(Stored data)
******************************

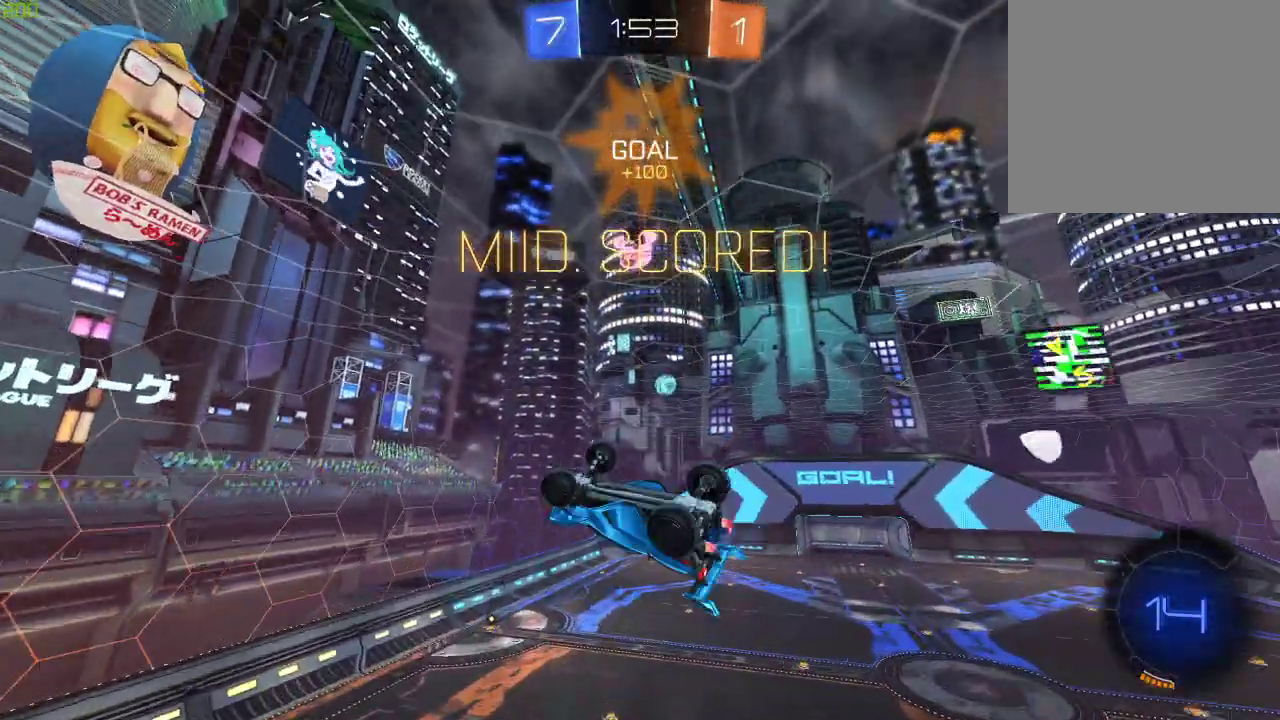
{"buttons": ["A", "X", "R2"], "left_stick": "up-right", "right_stick": "center", "events": [[17, "R2", "down"], [133, "R2", "up"], [133, "X", "down"], [383, "R2", "down"]]}
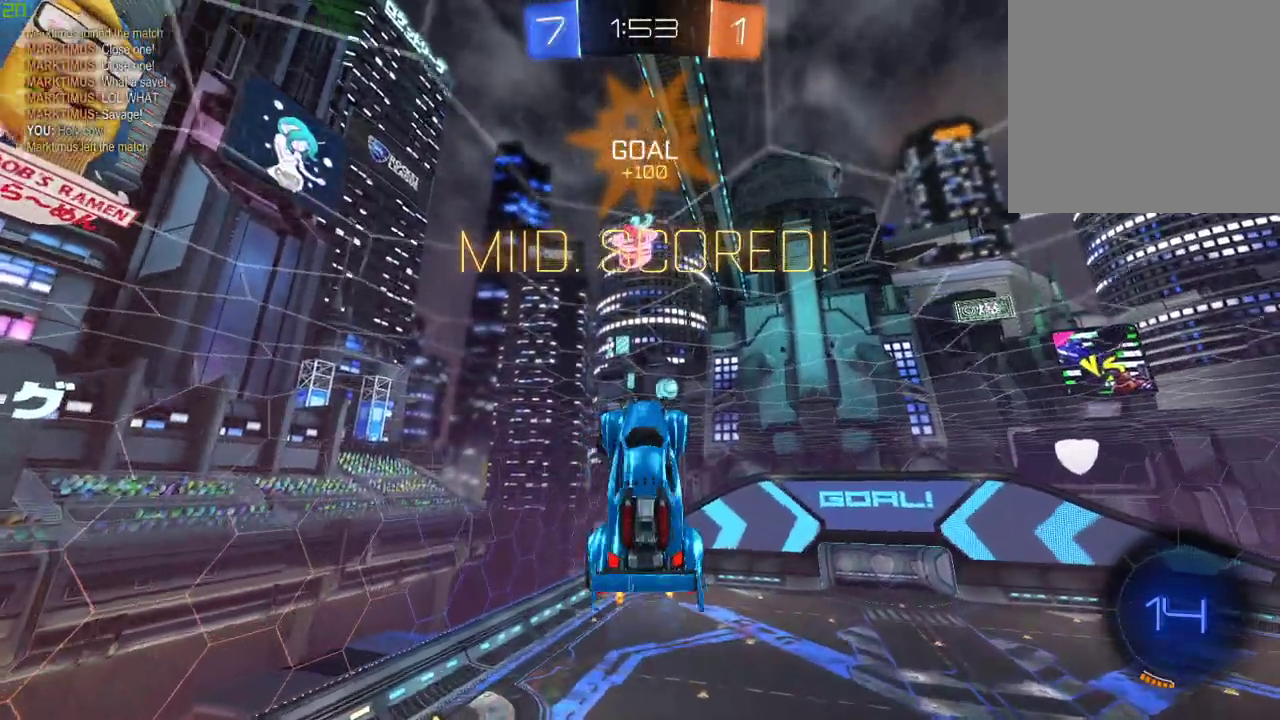
{"buttons": ["A", "X"], "left_stick": "right", "right_stick": "center", "events": [[50, "left_stick", "down-right"], [250, "R2", "up"], [467, "left_stick", "right"]]}
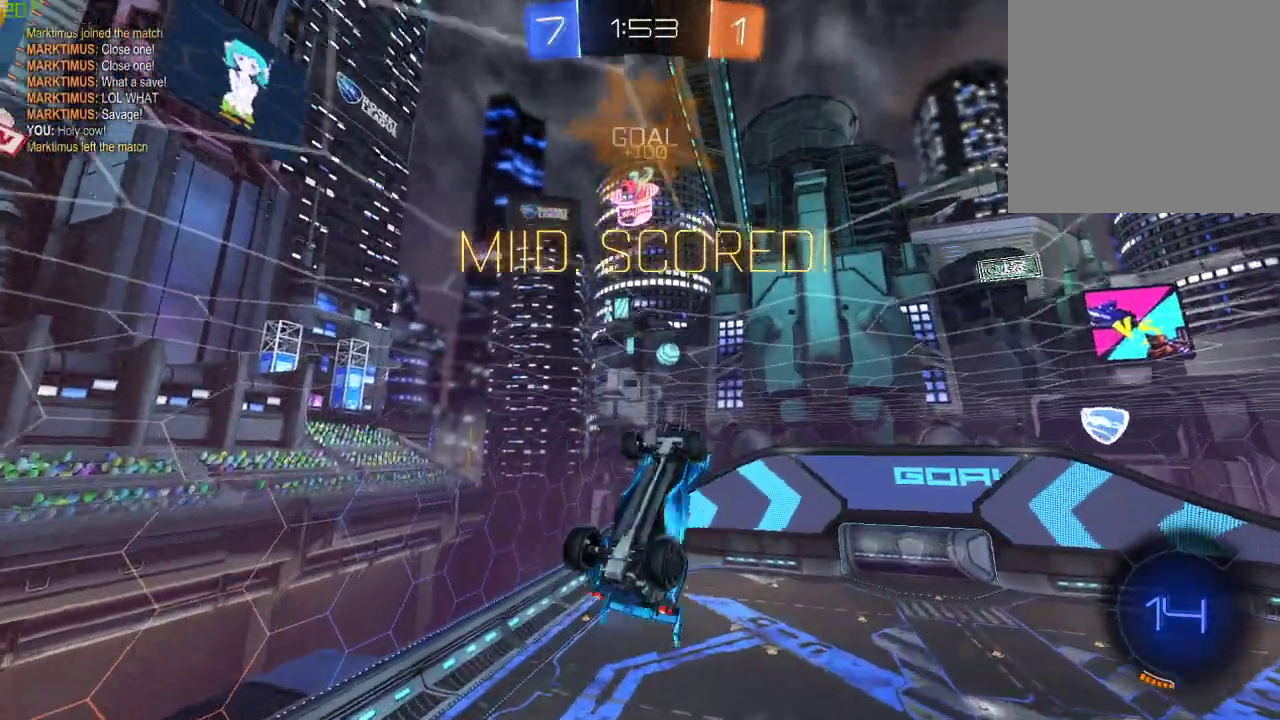
{"buttons": ["A", "X", "R2"], "left_stick": "right", "right_stick": "center", "events": [[133, "R2", "down"]]}
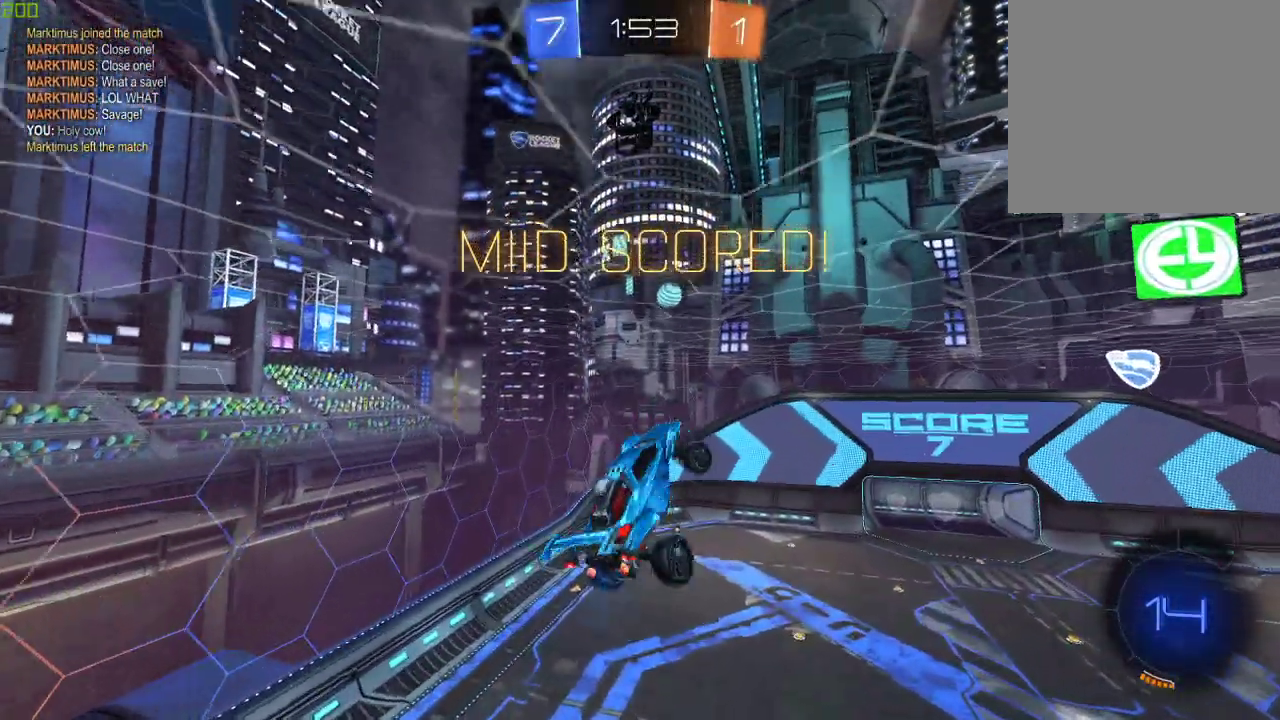
{"buttons": ["A", "B", "X", "R2"], "left_stick": "down-right", "right_stick": "center", "events": [[183, "left_stick", "down-right"], [233, "B", "down"]]}
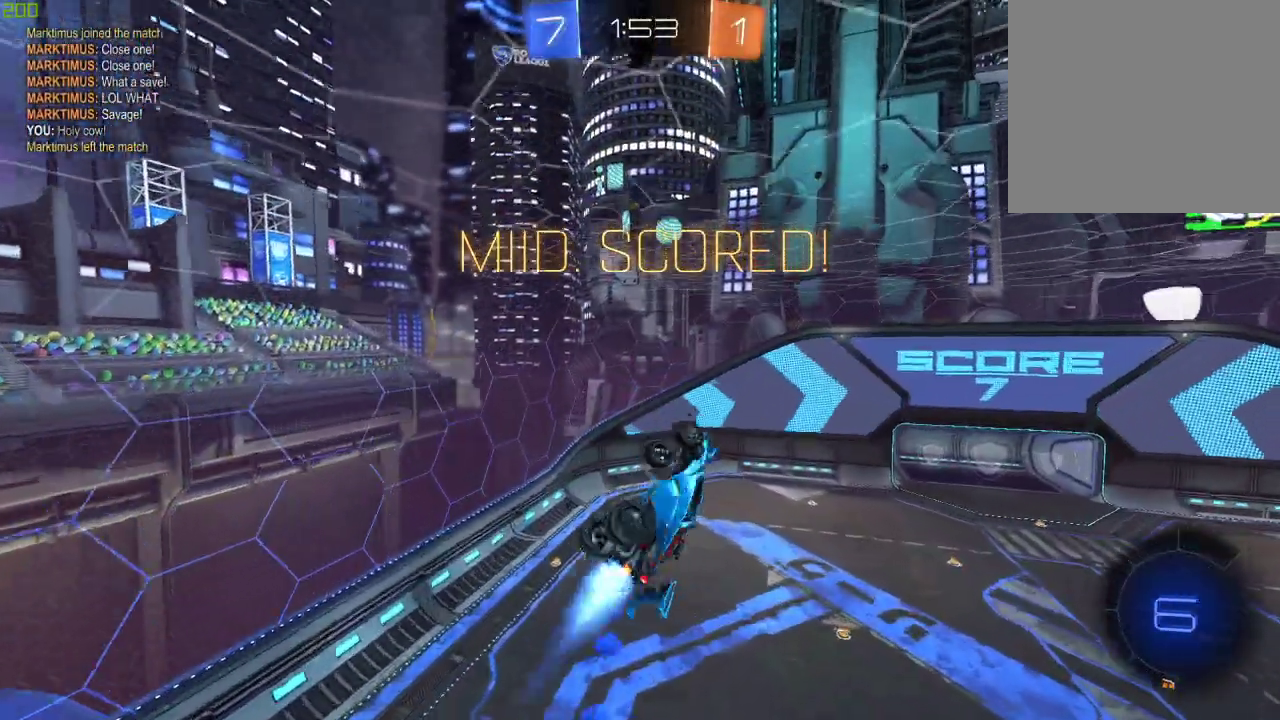
{"buttons": ["B", "R2"], "left_stick": "right", "right_stick": "center", "events": [[200, "left_stick", "right"], [483, "X", "up"], [500, "A", "up"]]}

******************************

§ TASK STATEMENT:
The records above must be output exactly, except for their pictures.

§ FINISHED EXERCISE:
{"buttons": ["A", "X", "R2"], "left_stick": "up-right", "right_stick": "center", "events": [[17, "R2", "down"], [133, "R2", "up"], [133, "X", "down"], [383, "R2", "down"]]}
{"buttons": ["A", "X"], "left_stick": "right", "right_stick": "center", "events": [[50, "left_stick", "down-right"], [250, "R2", "up"], [467, "left_stick", "right"]]}
{"buttons": ["A", "X", "R2"], "left_stick": "right", "right_stick": "center", "events": [[133, "R2", "down"]]}
{"buttons": ["A", "B", "X", "R2"], "left_stick": "down-right", "right_stick": "center", "events": [[183, "left_stick", "down-right"], [233, "B", "down"]]}
{"buttons": ["B", "R2"], "left_stick": "right", "right_stick": "center", "events": [[200, "left_stick", "right"], [483, "X", "up"], [500, "A", "up"]]}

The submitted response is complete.